• Exercise goal:
Every record below is to be restated word for word, and no picture is to be copied.

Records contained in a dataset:
━━━━━━━━━━━━━━━━

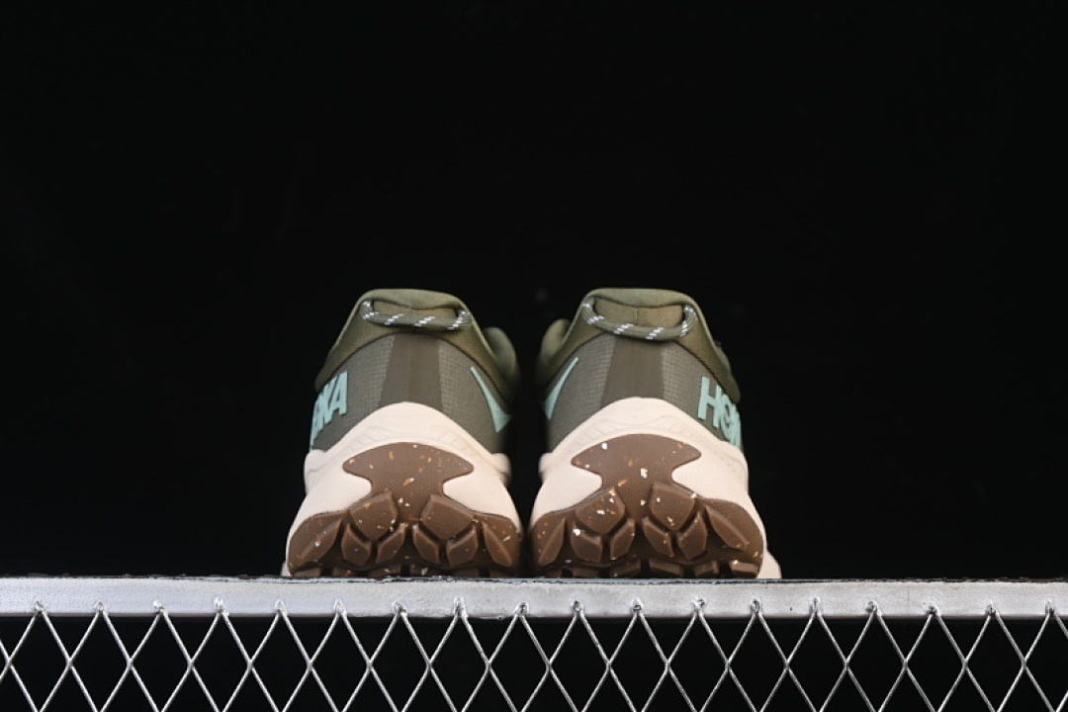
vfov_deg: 18.2
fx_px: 2225
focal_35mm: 75
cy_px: 356
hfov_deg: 27.0
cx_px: 534
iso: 160
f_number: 6.3
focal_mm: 50
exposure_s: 1/60
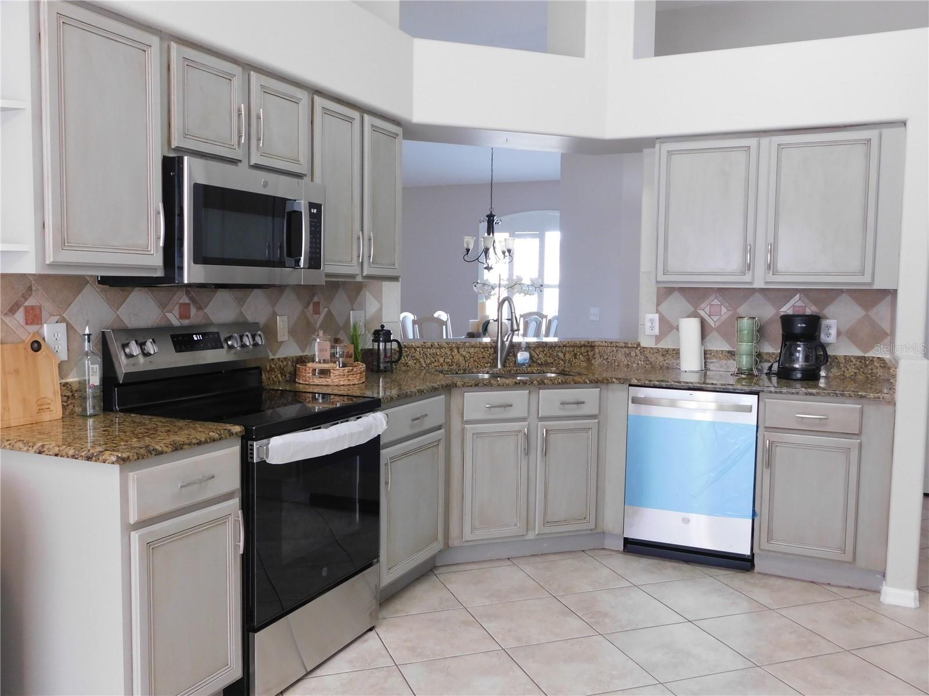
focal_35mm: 30
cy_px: 348
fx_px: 805
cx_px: 464
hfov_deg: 60.0
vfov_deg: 46.8
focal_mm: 5.3
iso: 280
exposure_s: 1/30
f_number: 3.2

━━━━━━━━━━━━━━━━

• Exercise answer:
vfov_deg: 18.2
fx_px: 2225
focal_35mm: 75
cy_px: 356
hfov_deg: 27.0
cx_px: 534
iso: 160
f_number: 6.3
focal_mm: 50
exposure_s: 1/60
focal_35mm: 30
cy_px: 348
fx_px: 805
cx_px: 464
hfov_deg: 60.0
vfov_deg: 46.8
focal_mm: 5.3
iso: 280
exposure_s: 1/30
f_number: 3.2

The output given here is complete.